Weaving through the web of love: winners and losers

Are you lonesome tonight? Are you sick of being single? Online dating easily allows you to click and pick a companion. But beware the scammers.

online dating

Are you lonesome tonight? Maybe you have finally overcome your commitment shyness or are sick of being single and no longer want ‘the chairs in your parlour (to) seem empty and bare’, as Elvis crooned in the 60s.

Well don’t worry about brushing up on old pick-up lines because with the popularity of legitimate online dating sites, making new friends is just a few clicks away … and you don’t even have to leave the ‘parlour’.

But while dating has never been more convenient there are still some serious risks to keep in mind when you enter the matchmaking virtual world. Not everyone is looking for love when they scan the profiles of dating site members. Some scammers have avarice rather than affection in mind and are on the look out for vulnerable, lovelorn types to fleece.

The Australian Competition and Consumer Association (ACCC) last month (May 2017) warned more money was stolen by the online lovers of scam victims than by any other means. A cool $25.5 million was lifted from the wallets of the unsuspecting lovesick compared with $23.6 million forfeited through investment schemes. Each of those amounts is greater than the total of the next seven top scams, the consumer watchdog said in its Scamwatch report.

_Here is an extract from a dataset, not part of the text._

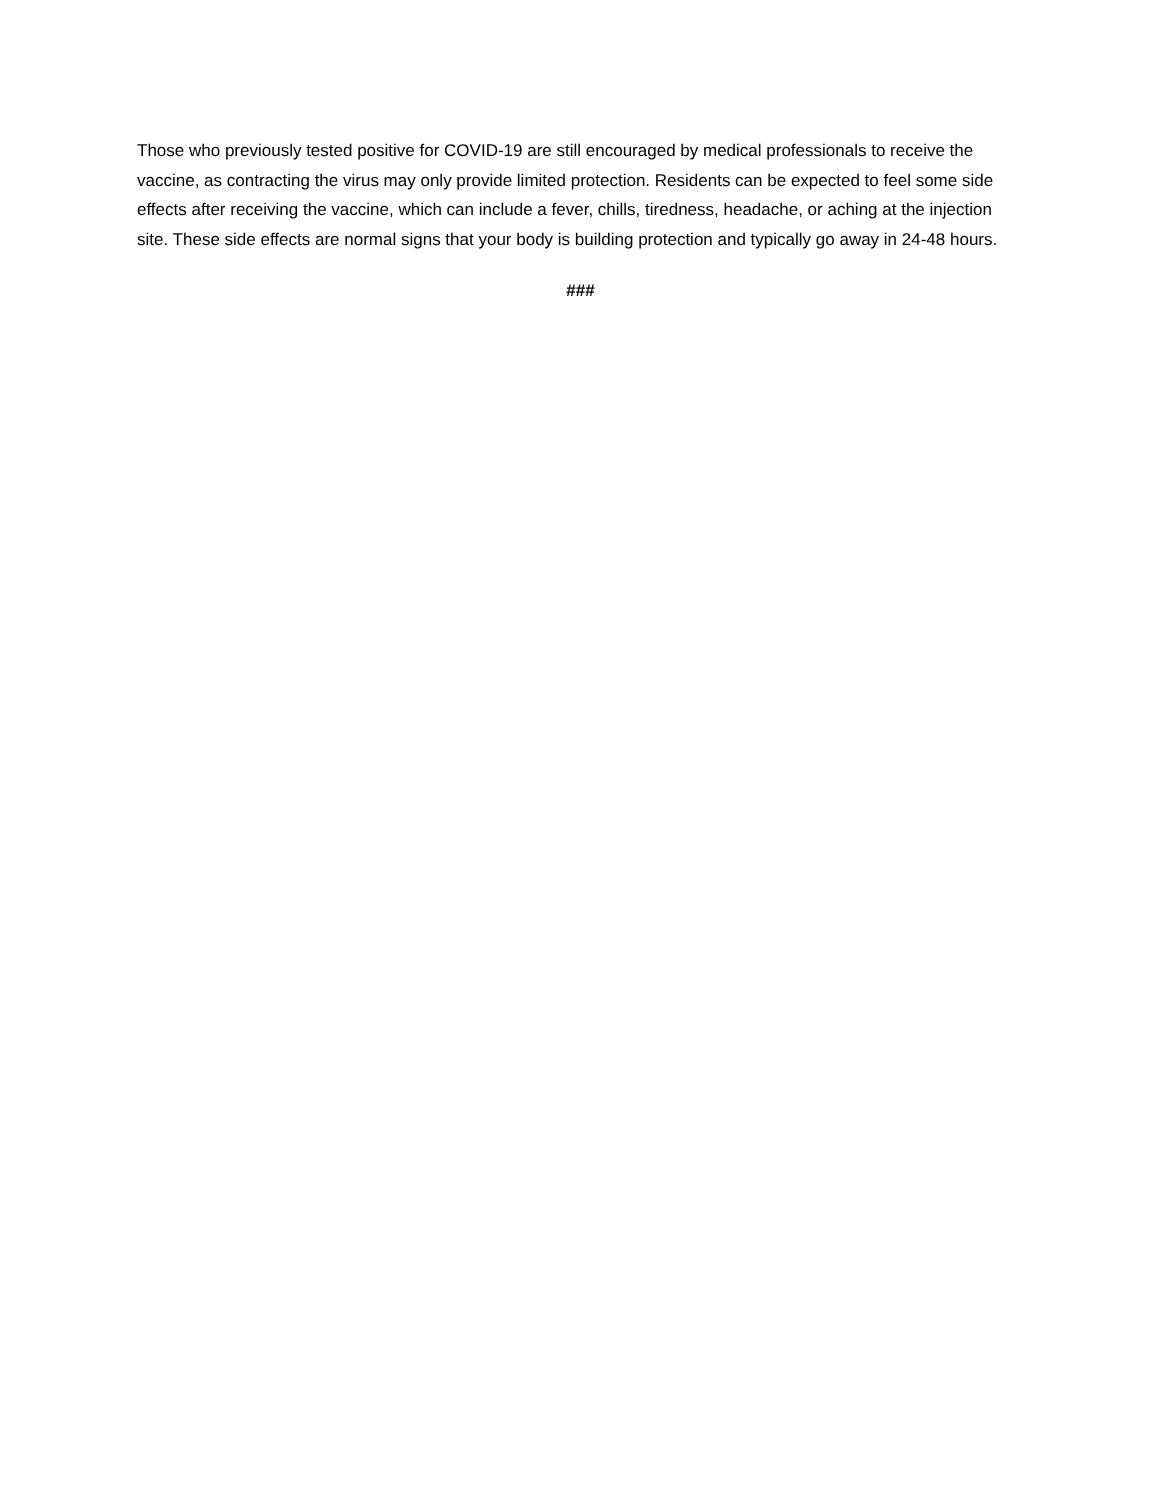Those who previously tested positive for COVID-19 are still encouraged by medical professionals to receive the vaccine, as contracting the virus may only provide limited protection. Residents can be expected to feel some side effects after receiving the vaccine, which can include a fever, chills, tiredness, headache, or aching at the injection site. These side effects are normal signs that your body is building protection and typically go away in 24-48 hours.
###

More troubling is that 45 per cent of the scams reported were made by people over 55 years of age, with the largest single group stung being those over 65, who made up more than a quarter of all complaints.

Government financial guidance unit MoneySmart says there are precautions that should always be taken by those who socialised online to protect their personal and financial details. They include:

  • Do not give out any personal, banking or credit card information to anyone who makes contact with you
  • Check your bank and credit card statements every month
  • Be careful what you post online and try to limit what you share
  • Make sure your privacy settings are up to date on your social media accounts
  • Beware if you receive friend requests from people you don't know, as they may be trying to gain access to your information.

While all this suggests online romance is risky rather than risqué, the reality is that millions of Australians are hooked, propelling the subscription-based profits of the two largest sites – RSVP.com.au, owned by publisher Fairfax Media and Ten Network, and eHarmony.com.au – into eight-digit figures, a new analysis by IBISWorld found.

Each of these sites has special sections for seniors. RSVP.com.au has more than 600 people over 65 listed.

Members pay a subscription to join and fill out a questionnaire about themselves. The sites then use algorithms to match make members based on their stated interests.

There is also a growing list of lesser-known sites specifically for seniors seeking out a soulmate.

If the time is right for you to go looking for love but you don’t know where to begin, have a peep at a review by consumer magazine Choice, which lined up a few of the bigger online dating sites and shared its first impressions. Those fantasising about a ‘foreign affair’ can cast their nets wider at datingsitesreview.com.

However, before you sign up to a hefty subscription with a site, research the do’s and don’ts, especially in relation to scripting your online profile, and try to read feedback or comments on sites that indicate if members are getting satisfaction or being ripped off.


    To make a comment, please register or login
    13th Jun 2017
    I moved to be nearer my son, leaving many lovely friends behind. Being lonely I thought to have a look at this online dating business. I met a couple of people who made me feel very uncomfortable about their intentions, but in the end I found a wonderful friend and companion, and we have had many great adventures together.

    I found a site called OASIS which was free ( I hope it still is) and allows you to be quite specific about details such as how far you are prepared to travel to meet someone. This was very helpful since, as we grow older, we don't want to be travelling for hours to meet someone on a regular basis.

    From my experience, it seems best to take the bull by the horns and arrange to meet for a coffee very early on - there is nothing like actually meeting someone face to face. Writing and telephone calls can be very satisfactory, but the spark has to be there and the only way to find out is to meet.